Maruti Suzuki’ chairman RC Bhargava told a business news channel that going by past trends, sales should pick up post the general elections, but since this month onwards new safety norms like ABS will lead to increase in prices, but he was keeping his fingers crossed. “Evidence of the past general elections show that in the year before the elections, sales slow down considerably. However, sales usually pick up post general elections.

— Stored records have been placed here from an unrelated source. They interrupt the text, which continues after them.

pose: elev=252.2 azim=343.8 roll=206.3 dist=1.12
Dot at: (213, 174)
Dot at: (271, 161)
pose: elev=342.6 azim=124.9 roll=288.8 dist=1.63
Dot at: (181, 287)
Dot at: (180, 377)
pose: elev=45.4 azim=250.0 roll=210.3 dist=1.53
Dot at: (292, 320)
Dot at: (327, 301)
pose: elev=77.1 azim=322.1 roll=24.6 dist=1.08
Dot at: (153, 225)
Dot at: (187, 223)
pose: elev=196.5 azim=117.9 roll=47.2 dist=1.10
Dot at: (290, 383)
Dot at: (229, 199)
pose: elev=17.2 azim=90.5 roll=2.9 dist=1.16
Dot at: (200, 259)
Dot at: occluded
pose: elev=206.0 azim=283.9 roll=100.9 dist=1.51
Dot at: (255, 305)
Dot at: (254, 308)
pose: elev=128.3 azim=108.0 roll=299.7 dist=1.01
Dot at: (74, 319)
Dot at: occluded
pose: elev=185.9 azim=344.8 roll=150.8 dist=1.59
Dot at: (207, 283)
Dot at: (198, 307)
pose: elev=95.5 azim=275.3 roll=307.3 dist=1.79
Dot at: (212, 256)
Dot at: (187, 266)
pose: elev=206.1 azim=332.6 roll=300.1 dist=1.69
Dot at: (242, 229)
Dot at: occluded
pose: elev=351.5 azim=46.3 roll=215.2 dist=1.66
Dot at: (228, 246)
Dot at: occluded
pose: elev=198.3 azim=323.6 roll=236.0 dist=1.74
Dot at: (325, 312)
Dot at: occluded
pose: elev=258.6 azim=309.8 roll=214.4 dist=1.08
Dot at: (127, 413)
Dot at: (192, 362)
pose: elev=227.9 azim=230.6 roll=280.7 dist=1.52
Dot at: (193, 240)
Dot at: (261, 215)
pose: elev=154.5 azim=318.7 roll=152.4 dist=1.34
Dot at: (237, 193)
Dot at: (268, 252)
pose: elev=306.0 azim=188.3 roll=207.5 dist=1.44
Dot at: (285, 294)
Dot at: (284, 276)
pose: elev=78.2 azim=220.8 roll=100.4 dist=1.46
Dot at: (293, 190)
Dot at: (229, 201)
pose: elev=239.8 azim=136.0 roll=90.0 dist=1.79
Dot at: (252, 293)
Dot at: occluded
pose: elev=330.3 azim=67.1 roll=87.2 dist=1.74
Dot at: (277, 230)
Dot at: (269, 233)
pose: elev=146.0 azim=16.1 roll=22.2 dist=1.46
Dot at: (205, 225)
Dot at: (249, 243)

In 2009-10, growth was almost 20% post the elections, in 2014-15, it was 12%. Whether that is going to get repeated this year or not is a big question and all of us are keeping our fingers crossed,” Bhargava told CNBC TV18.
Maruti Suzuki, the country’s second largest PV manufacturer with a market share of nearly 17%, reported a 7.6% y-o-y decline in domestic volumes while Toyota managed a 2% y-o-y growth in March. Tata Motors reported a 12% y-o-y fall in PV sales in March while Mahindra & Mahindra reported a 4% y-o-y rise in sales backed by three new product launches during the month. Honda Cars remained an exception by recording a 27% y-o-y growth in March on the back of low base coupled with launches of new variants of the Amaze and the Civic.
“Consumer spending has weakened in the pre-election phase and the business sentiments have dampened temporarily,” said N Raja, deputy MD at Toyota Kirloskar Motor.
PV sales in the April-June quarter had clocked a 20% y-o-y growth, but the trend has reversed thereafter. During July-September, volumes fell by around 3% y-o-y due to Kerela floods and the base effect as in the second quarter of FY18, volumes had shot up post the rollout of GST when companies re-stocked. Post September, volumes remained sluggish as new insurance regulations raised premiums by over two-fold and finance became costlier.
The commercial vehicle (CV) segment also saw companies registering negative sales, with the management attributing this to liquidity tightening, higher interest rates and revised axle load norms. While Ashok Leyland’s volumes fell 5% y-o-y in March, M&M reported a 4% y-o-y decline in volumes. Tata Motors recorded a 4% y-o-y growth last month.
After around seven months of growth in FY19, CV volumes started dwindling since November 2018. The government last year hiked the loading limit for CVs, as a result of which fleet operators got more bandwidth to load goods and new purchases are getting postponed. Analysts had expected that since inventory levels were still high at around 40 days, wholesales would also remain muted.
“Fleet operators have been holding back new purchases due to continued impact on their profitability, arising out of concerns such as price increase and revised axle load norms, which has now started having impact,” according to Rakesh Batra, national leader, automotive sector at EY India.